Isn't the government budget generally mostly balanced except in times of crisis, and the national debt counts debt by Americans? How would one manage the debt held by Americans?
That being said, on the other hand - I do think government needs to stop dipping into the social security fund for unrelated things.
Few thoughts....[ digs though the bowels of the interwebz ]...Ahhhhhh here it is:
This chart can be downloaded from Whitehouse.gov,
here
As you can see, I've taken a screen shot of the period 2005 to 2023 (recipts are taxes and outlays are spending).
The number are in trillions of dollars and as you can see, the deficit is quite large every year.
As far as the "Social Security Fund" There is no fund and there never was, but that's not only ok, that's the only way it could ever be. Why?
Ooof....Ok, let me see if I can explain it like this.
Movie theaters can print tickets and sell them.
People buy them.
Every person that has an unused ticket is holding something of value
Every unused ticket is a debt from the theaters point of view as they owe every ticket holder a seat.
If the theater has no outstanding tickets that it owes at the end of the day it has no debts and there are no ticket assets out in the world.
Now, do you think that the theater could accept some of it's tickets in payment for a seat and put them in a bucket and save them? I mean sure they could save the paper ticket itself, but could the theater save the value? Does that even make any sense?
No, theaters can never have surplus value in their own tickets. Why? Because they can print as many tickets as they like. That is to say, from the theaters point of view there is no such thing as scarcity when it comes to tickets. So why don't they sell as many as they can? Because the real constraint on ticket sales has NOTHING TO DO WITH TICKETS!. It's the number of seats the theater has that constrains ticket sales.

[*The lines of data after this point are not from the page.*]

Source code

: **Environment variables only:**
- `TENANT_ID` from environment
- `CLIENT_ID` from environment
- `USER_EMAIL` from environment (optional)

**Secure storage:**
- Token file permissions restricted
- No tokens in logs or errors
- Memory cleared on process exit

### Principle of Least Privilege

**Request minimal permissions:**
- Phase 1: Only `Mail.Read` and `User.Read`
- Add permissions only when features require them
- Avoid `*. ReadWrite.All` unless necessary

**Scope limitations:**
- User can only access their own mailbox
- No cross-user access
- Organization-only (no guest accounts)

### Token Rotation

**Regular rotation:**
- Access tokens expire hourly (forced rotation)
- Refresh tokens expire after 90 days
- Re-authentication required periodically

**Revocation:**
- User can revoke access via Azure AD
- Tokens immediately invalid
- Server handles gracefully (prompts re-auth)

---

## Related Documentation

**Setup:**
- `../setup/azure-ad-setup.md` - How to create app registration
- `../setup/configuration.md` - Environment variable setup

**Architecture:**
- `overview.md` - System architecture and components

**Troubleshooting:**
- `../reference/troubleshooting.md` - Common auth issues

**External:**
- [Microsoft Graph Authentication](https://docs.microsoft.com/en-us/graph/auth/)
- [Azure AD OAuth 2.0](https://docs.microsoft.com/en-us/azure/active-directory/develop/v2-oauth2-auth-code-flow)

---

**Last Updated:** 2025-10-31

Ok, so how does this example compare to the US government? Just as the theater cannot "save" tickets, the US government cannot "save" dollars (save as in "set aside" not, save as in not spend) because just like the theater, from the government's point-of-view there is no scarcity in the US dollar. The US government can create all the dollars it wants, but just like the theater, there is a constraint. The constraint is available goods and services that can be bought. If the government creates too much money and spends it into the economy to buy everyone a new home, then the demand for homes will quickly rise and the supply will quickly vanish causing prices to skyrocket.
Thus, in theaters seats constrain the theater ticket sales and the real economy constrains government spending.
Why? Because the government cannot in any reasonable sense set aside a "bucket" and drop dollars in it and call it extra money. Because the government could just as easily create new money. I like to say, the government can never
have it's own money, only less debt. The most money the government could ever, ever have (in an economy similar to the one we have today) is ZERO. However if the government has zero it means everyone has zero (that's a story for another post).
There is no "trust fund", that being a special pile of saved money just for paying for social security, that's a fiction that the government tells us because they don't know how to explain what I just tried to explain.